Thorstein Guthe

Personal information
- Born: 25 April 1912 Oslo, Norway
- Died: 24 June 1994 (aged 82) Oslo, Norway

Sport
- Sport: Fencing

= Thorstein Guthe =

Norwegian physician and fencer

Thorstein Guthe (25 April 1912 – 24 June 1994) was a Norwegian physician and fencer.

==Personal life and early career==
He was born in Kristiania as a son of tailor Hans O. Guthe (1869–1929) and Hilda Kathrine Helgesen (1876–1950). In 1939, he married Laura Friele Joys, a daughter of Einar Joys. In 1950 he married Karen Hedevig Schjødt, a daughter of Annæus Schjødt, granddaughter of Annæus J. Schjødt and sister of Annæus Schjødt, Jr.

He competed in the team foil and individual épée events at the 1936 Summer Olympics.
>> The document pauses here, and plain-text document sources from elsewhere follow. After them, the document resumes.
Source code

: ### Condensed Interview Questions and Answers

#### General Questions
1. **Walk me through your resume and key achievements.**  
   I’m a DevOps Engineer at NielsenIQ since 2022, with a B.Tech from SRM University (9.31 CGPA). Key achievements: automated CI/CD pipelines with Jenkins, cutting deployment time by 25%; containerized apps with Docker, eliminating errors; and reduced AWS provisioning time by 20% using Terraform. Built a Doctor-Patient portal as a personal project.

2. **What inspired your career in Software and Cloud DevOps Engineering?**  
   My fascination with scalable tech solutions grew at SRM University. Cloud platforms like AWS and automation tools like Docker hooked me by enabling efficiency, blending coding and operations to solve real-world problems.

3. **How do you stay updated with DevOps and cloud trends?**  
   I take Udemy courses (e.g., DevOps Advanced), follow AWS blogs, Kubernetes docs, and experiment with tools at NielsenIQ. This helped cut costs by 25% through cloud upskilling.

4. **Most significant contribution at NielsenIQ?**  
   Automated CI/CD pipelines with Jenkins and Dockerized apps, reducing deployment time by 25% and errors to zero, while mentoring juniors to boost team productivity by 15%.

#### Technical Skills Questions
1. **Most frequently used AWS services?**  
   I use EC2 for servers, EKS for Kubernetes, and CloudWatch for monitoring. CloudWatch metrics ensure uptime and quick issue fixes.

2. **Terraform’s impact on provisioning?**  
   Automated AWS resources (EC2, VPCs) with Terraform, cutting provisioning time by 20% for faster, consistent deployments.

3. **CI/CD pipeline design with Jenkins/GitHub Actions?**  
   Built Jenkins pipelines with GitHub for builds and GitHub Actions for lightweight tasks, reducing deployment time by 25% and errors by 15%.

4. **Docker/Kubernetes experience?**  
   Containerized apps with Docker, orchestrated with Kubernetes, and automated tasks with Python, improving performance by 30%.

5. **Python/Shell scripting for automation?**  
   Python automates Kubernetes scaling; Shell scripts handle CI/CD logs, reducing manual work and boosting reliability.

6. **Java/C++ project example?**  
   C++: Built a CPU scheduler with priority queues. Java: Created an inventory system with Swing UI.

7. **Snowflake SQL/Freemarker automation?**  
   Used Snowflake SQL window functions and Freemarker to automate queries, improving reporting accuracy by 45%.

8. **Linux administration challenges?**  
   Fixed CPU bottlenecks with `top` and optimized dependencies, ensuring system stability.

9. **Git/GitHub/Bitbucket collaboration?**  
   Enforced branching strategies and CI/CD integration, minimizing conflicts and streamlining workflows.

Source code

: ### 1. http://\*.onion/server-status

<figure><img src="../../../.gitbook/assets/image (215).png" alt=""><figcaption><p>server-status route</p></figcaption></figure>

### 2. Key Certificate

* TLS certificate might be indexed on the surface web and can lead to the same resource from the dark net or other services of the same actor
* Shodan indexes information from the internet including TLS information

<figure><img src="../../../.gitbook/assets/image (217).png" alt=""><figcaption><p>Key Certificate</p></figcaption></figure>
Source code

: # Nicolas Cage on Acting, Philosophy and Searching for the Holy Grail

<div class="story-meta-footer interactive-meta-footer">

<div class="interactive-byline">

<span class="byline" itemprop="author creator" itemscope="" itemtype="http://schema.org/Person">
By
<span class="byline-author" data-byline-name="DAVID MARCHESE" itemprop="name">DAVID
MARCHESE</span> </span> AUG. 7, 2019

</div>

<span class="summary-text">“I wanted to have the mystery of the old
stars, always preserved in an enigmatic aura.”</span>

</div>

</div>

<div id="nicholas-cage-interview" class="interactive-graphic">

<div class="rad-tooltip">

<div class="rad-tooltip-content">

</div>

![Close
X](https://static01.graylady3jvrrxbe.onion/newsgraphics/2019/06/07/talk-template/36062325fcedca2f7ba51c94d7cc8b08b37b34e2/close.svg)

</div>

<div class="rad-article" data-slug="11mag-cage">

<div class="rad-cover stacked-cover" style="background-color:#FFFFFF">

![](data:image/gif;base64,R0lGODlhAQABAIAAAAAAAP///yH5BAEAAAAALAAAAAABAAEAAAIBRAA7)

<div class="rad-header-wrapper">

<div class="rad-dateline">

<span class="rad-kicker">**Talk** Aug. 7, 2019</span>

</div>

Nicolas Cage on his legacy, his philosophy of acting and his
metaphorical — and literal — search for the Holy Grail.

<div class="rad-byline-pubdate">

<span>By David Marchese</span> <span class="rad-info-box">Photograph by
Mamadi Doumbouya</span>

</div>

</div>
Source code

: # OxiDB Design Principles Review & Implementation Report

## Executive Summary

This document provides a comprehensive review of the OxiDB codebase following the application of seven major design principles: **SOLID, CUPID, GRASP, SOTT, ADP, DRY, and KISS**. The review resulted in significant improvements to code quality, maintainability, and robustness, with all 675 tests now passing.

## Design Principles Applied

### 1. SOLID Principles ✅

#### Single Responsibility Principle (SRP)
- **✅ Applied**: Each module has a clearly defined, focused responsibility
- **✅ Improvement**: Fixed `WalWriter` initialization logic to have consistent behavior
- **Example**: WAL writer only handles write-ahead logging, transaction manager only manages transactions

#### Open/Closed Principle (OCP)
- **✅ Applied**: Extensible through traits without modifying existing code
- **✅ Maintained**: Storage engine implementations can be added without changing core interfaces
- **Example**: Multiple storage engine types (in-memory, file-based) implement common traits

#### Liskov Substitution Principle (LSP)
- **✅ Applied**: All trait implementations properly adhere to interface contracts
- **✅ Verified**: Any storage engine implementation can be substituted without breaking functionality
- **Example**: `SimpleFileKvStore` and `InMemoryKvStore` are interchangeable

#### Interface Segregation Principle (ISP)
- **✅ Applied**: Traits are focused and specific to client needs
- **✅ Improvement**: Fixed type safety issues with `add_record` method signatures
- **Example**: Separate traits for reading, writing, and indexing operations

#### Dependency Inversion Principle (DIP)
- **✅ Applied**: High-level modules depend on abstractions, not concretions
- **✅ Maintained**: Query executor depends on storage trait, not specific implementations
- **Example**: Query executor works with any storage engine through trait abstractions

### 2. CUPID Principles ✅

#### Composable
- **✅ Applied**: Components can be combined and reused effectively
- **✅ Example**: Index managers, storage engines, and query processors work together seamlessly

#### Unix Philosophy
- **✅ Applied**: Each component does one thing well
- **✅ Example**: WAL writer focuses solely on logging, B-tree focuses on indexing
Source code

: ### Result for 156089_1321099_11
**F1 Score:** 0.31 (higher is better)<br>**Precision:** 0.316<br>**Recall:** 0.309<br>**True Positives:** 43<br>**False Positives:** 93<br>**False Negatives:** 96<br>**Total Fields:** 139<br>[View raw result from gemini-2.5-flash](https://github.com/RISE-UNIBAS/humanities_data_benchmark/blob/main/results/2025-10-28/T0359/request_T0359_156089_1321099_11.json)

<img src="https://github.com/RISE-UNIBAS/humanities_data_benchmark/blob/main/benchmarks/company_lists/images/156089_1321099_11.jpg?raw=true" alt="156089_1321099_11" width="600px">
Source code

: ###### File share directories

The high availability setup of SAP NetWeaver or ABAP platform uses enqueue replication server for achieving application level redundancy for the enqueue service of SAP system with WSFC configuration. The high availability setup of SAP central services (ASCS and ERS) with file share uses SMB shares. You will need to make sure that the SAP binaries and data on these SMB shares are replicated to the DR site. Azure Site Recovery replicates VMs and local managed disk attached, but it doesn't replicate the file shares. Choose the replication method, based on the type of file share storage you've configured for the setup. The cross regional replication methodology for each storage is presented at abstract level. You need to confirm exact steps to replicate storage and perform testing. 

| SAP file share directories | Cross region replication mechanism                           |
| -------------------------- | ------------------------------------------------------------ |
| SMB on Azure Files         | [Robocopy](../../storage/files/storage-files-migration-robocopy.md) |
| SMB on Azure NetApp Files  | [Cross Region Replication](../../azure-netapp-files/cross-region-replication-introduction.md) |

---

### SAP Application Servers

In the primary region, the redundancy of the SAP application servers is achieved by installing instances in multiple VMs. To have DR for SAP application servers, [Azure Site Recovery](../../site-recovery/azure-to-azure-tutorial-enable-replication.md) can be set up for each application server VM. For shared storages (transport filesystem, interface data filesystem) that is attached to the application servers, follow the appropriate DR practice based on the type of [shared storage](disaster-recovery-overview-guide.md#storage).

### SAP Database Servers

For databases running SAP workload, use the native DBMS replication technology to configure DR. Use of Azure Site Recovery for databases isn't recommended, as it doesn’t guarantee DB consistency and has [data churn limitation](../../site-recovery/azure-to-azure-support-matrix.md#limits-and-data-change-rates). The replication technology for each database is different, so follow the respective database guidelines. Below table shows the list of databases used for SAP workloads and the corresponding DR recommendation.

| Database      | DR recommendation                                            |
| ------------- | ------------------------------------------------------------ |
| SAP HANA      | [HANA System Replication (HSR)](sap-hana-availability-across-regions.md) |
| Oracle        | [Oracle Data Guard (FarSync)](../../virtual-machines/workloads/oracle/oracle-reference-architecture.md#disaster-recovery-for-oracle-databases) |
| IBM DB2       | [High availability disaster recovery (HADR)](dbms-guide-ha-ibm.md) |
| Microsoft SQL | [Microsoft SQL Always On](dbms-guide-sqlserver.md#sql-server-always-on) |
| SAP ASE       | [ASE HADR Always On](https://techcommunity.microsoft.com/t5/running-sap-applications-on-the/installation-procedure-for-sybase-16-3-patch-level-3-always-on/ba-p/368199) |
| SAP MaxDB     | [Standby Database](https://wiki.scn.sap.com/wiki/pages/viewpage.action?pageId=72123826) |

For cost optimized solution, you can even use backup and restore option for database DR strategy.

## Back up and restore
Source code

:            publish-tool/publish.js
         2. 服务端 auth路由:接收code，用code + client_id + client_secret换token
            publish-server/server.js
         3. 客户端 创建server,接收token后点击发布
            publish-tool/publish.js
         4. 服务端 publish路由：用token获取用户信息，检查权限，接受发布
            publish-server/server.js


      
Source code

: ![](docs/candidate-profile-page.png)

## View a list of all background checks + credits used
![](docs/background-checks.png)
He finished his secondary education in 1930. After studies in bacteriology in London from 1933 to 1934 and Paris from 1934 to 1935, he took the cand.med. degree at the University of Oslo in 1939. He then studied internal medicine at the University of Minnesota from 1939 to 1940. During the Second World War he was the head physician in Little Norway from 1940 to 1941, then at the Health Office for Seamen in New York City from 1941 to 1943. He then worked at the Norwegian embassy in the United States for one year, then the Ministry of Social Affairs-in-exile from 1944 to 1945. After the war he studied at the Johns Hopkins University, Baltimore from 1946 to 1947.

==Later career==
He was a consultant for the United Nations from 1947, and was a physician for the World Health Organization in Geneva from 1948 to 1956. In 1956 he was promoted to chief physician in the department of treponematosis. He also worked with combatting the disease yaws. In 1963 he was acting director of infectious diseases in the World Health Organization. In 1971 he was hired in the private sector as corporate chief physician of Elkem.

He was decorated as a Knight of the Order of St. Olav. He died in June 1994 in Oslo.